++++ Input ++++

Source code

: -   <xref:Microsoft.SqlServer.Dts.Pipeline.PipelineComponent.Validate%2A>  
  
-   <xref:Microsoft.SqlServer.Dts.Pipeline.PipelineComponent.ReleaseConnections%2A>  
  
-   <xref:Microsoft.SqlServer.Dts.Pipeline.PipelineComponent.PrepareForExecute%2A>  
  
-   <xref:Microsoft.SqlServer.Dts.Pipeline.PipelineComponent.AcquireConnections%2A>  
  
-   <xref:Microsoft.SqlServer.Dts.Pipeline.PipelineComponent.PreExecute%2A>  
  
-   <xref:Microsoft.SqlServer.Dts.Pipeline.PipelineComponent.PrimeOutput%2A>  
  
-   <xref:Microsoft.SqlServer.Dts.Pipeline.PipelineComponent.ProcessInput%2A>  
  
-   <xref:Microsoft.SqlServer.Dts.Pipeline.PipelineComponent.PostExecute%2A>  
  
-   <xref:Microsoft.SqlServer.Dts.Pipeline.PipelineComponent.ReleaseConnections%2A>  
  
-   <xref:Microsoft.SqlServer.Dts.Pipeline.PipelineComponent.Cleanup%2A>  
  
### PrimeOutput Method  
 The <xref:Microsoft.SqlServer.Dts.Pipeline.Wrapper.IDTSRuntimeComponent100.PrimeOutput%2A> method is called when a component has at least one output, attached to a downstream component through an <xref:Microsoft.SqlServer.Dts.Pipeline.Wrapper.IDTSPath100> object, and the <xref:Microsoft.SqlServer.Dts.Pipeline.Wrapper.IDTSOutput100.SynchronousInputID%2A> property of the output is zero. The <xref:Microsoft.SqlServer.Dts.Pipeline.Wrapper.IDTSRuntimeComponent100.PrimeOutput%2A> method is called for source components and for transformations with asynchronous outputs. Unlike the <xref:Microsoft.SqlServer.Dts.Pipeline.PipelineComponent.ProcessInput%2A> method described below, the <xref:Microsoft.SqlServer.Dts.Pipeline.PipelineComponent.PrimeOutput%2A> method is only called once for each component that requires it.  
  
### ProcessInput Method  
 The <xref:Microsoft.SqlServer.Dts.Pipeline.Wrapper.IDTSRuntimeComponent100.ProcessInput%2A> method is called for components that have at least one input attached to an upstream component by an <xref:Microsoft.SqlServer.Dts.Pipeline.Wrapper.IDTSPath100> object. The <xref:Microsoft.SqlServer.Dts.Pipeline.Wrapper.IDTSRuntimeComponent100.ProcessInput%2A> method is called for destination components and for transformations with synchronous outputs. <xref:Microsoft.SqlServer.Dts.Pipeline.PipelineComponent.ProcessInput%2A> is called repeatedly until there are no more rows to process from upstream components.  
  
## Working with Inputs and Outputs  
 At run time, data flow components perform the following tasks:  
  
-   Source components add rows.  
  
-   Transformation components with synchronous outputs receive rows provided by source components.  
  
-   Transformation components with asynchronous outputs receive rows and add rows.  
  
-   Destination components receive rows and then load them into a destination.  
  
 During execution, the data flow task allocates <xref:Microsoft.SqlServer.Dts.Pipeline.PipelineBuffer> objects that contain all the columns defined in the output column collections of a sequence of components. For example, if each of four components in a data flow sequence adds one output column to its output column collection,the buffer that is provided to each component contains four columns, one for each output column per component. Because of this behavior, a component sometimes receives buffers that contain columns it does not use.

++++

**Your objective:**
After going through the entries, say how many lines contain the string "called". Nothing else belongs in the reply.

**Output of the task:**
2